Donald Trump did, indeed, empower the white nationalists.  But protesting his election is to misdirect the anger at should actually be aimed at the actual wicked people on the ground.

Just wait.  There will be plenty of substantive things to protest later.

Thursday, November 10, 2016

Voting to Get Our Old Jobs Back Will Not Repeal Global Capitalism


Two decades ago an economist gave a talk at Centre College in which he predicted that, due to automation and increased efficiencies in delivery, we could "optimistically" expect to eliminate 25 million jobs in the United States.

"You mean 'pessimistically,' don't you?" I asked.

No, he was thinking like an employer - or, really, as a shareholder - who was concerned about increasing profits by reducing costs.

I was thinking like a sociologist, looking at the effect on the entire population.

I think the margin in this election were the 25 million people who lost their jobs, or the possibility of those jobs.  Those jobs - low education mass employment - is gone forever, and not just to China.  Most have been eliminated altogether.

The governing class of both parties supports globalization of the economy, including automation.  Voting against "elites" in favor of a strongman who promises to bring back those jobs is a hope against hope.

Wednesday, November 09, 2016

The Republic Will Survive President Trump

My first presidential election was 1980, when Ronald Reagan unseated Jimmy Carter. Mrs. G. and I were students at a very liberal college, and we and all of our friends were devastated.

The 2000 election was, if anything, worse. President Bush the younger came into office by one vote, and that voter later concluded she had voted wrongly.

On this morning after election day, this one feels like an even harder kick in the gut. The campaign promises made by Donald Trump are far worse than anything his predecessors proposed. On the other hand, the worst are so un-American, un-Constitutional, or even physically impossible, that they will not actually happen. And, as he has made clear many times, he often says things he does not mean and will later deny having said.

Moreover, unlike Ronald Reagan, or George W. Bush, or even the Tea Party, there are no other Trumpian legislators. He will have to rely on regular Republican politicians to govern.
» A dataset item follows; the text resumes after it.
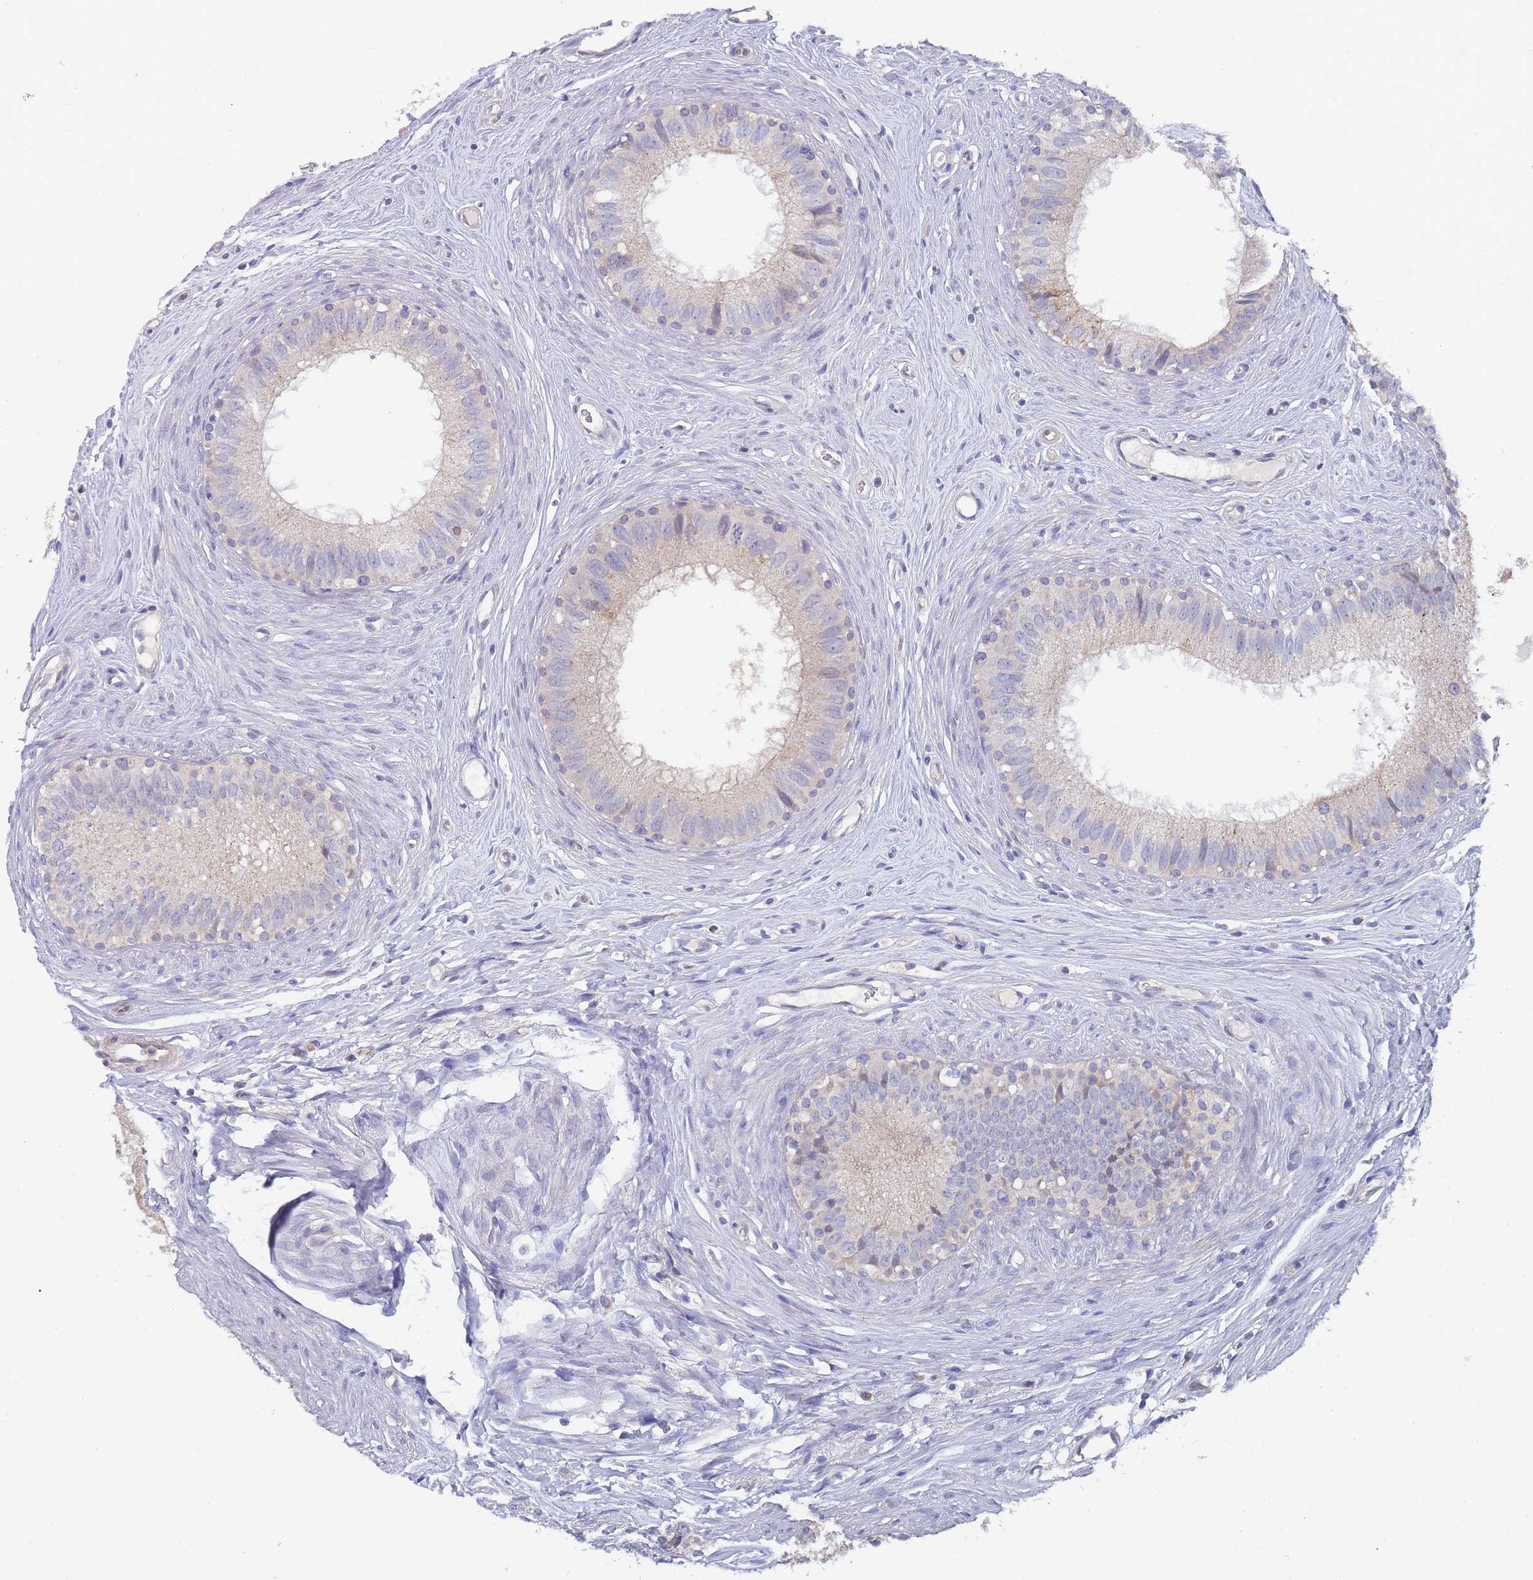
{"staining": {"intensity": "moderate", "quantity": "25%-75%", "location": "cytoplasmic/membranous"}, "tissue": "epididymis", "cell_type": "Glandular cells", "image_type": "normal", "snomed": [{"axis": "morphology", "description": "Normal tissue, NOS"}, {"axis": "topography", "description": "Epididymis"}], "caption": "Protein staining displays moderate cytoplasmic/membranous staining in approximately 25%-75% of glandular cells in unremarkable epididymis. Nuclei are stained in blue.", "gene": "NUB1", "patient": {"sex": "male", "age": 80}}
This should have a moderating influence, though they will likely enact many things I disagree with.

Still, the Trump campaign has unleashed a white nationalist layer of Americans who normally do not vote or proclaim their positions in public. I do fear that they will feel emboldened to act on their sense of entitlement in dangerous ways.

Monday, November 07, 2016

Happily Voting for Hillary


I have known since election night, 2008, who I would be voting for tomorrow: Hillary Clinton.
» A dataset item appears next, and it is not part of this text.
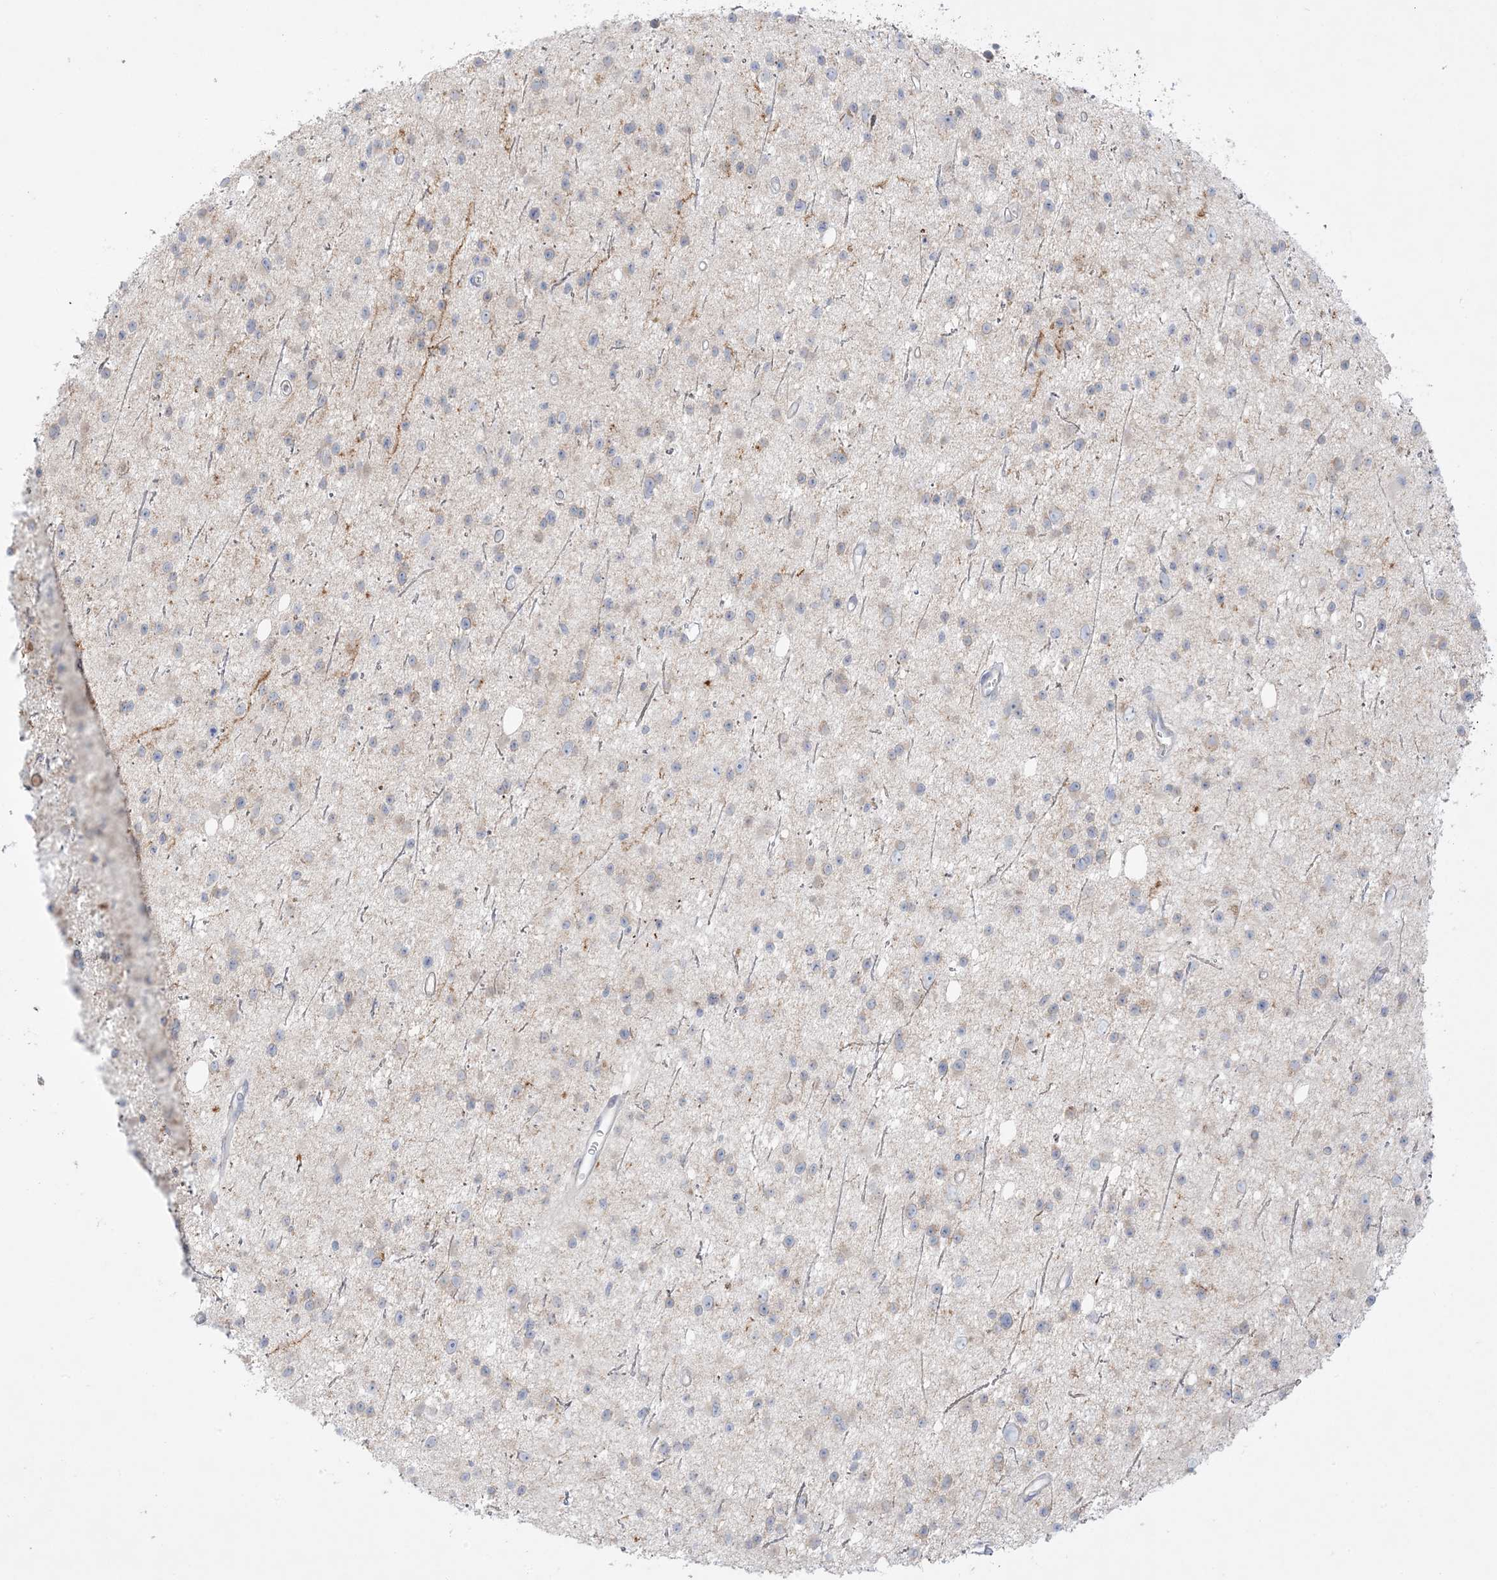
{"staining": {"intensity": "weak", "quantity": "<25%", "location": "cytoplasmic/membranous"}, "tissue": "glioma", "cell_type": "Tumor cells", "image_type": "cancer", "snomed": [{"axis": "morphology", "description": "Glioma, malignant, Low grade"}, {"axis": "topography", "description": "Cerebral cortex"}], "caption": "This is a micrograph of IHC staining of glioma, which shows no staining in tumor cells.", "gene": "FAM184A", "patient": {"sex": "female", "age": 39}}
I was, and remain, a strong supporter of Barack Obama.  I believe he has been a very good president, and has accomplished a great deal despite colossal obstruction.  I thought Hillary Clinton would make a good president in 2008, but Obama would make a better one.  I have not changed my mind.

Since then she has done all she could to prepare to succeed Obama.  As with the parade of policy wonks who head the lists of Democratic politicians these days, she does her homework.  She is better prepared on foreign policy than Obama was.  She has invaluable experience as a senator.  And she has the unprecedented preparation of having been First Lady.

Like her husband, the first President Clinton, she is a trimmer.  She has cut deals and cut corners.  Nonetheless, on the scale of presidential-level politicians, I would rate her failures about a 2 on a ten-point scale.  Of presidents in the past century, I think only Jimmy Carter and the current incumbent would rate higher on that scale.  That includes some very effective presidents.

And then there is the great historic moment of the first woman president.  Mrs. Gruntled and I will be wearing suffragette colors when we vote, in honor of this new epoch.  And I dearly hope, and expect, that she will win.